(Task instructions)
Word for word, restate the entries below and exclude every image.

(Extracted data)
■ ■ ■ ■ ■
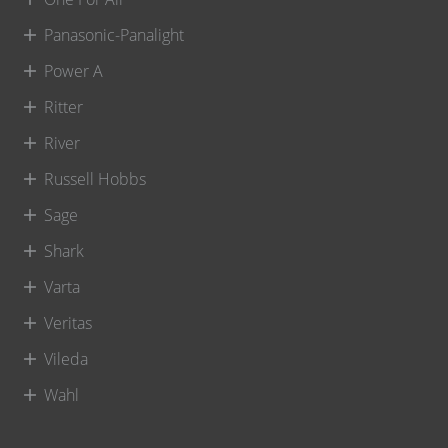
Panasonic-Panalight
Power A
Ritter
River
Russell Hobbs
Sage
Shark
Varta
Veritas
Vileda
Wahl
■ ■ ■ ■ ■
(Finished exercise)
Panasonic-Panalight
Power A
Ritter
River
Russell Hobbs
Sage
Shark
Varta
Veritas
Vileda
Wahl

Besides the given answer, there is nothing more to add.